Action Image Representation: Learning Scalable Deep Grasping Policies with Zero Real World Data
This addresses the challenge of sim-to-real transfer for robotic grasping, enabling scalable policy learning without costly real-world data collection.
The paper tackles the problem of learning deep grasping policies without real-world training data by introducing Action Image, a grasp proposal representation that enables end-to-end policy learning. It achieves 84% grasp success on 172 real-world objects using only simulation training on 48 objects with naive domain randomization.
This paper introduces Action Image, a new grasp proposal representation that allows learning an end-to-end deep-grasping policy.

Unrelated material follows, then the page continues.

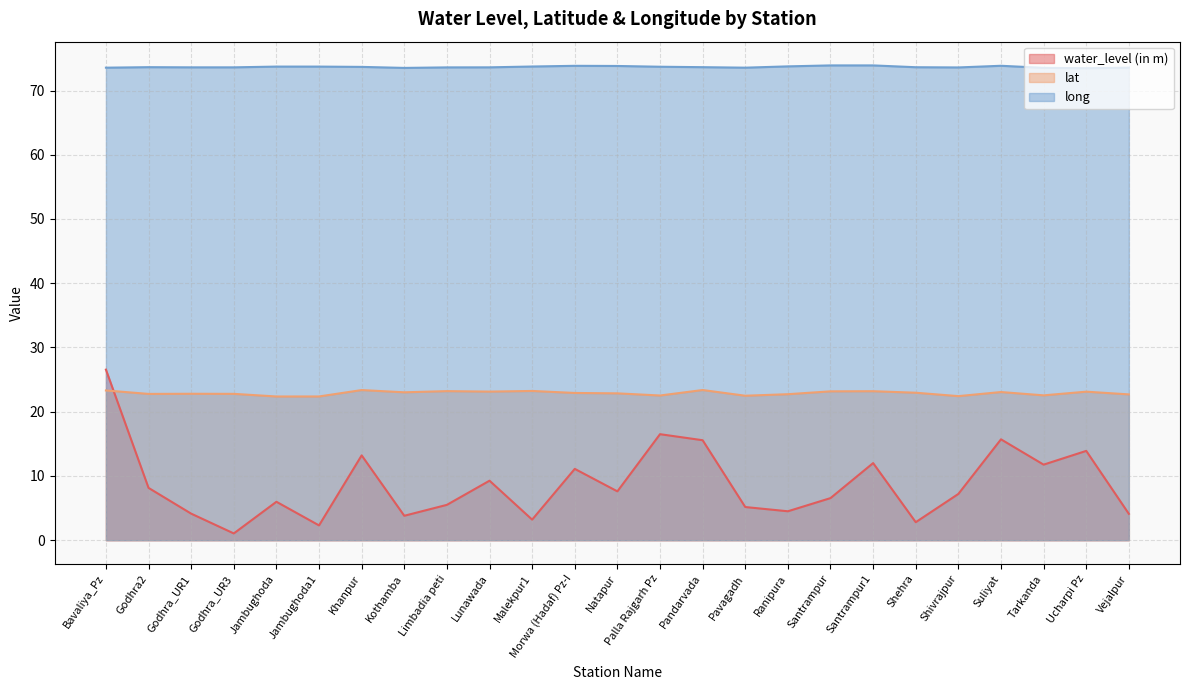

Rank the series by their average value, from lowest to highest.

water_level (in m), lat, long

Our model achieves $84\%$ grasp success on $172$ real world objects while being trained only in simulation on $48$ objects with just naive domain randomization. Similar to computer vision problems, such as object detection, Action Image builds on the idea that object features are invariant to translation in image space. Therefore, grasp quality is invariant when evaluating the object-gripper relationship; a successful grasp for an object depends on its local context, but is independent of the surrounding environment. Action Image represents a grasp proposal as an image and uses a deep convolutional network to infer grasp quality. We show that by using an Action Image representation, trained networks are able to extract local, salient features of grasping tasks that generalize across different objects and environments. We show that this representation works on a variety of inputs, including color images (RGB), depth images (D), and combined color-depth (RGB-D). Our experimental results demonstrate that networks utilizing an Action Image representation exhibit strong domain transfer between training on simulated data and inference on real-world sensor streams. Finally, our experiments show that a network trained with Action Image improves grasp success ($84\%$ vs. $53\%$) over a baseline model with the same structure, but using actions encoded as vectors.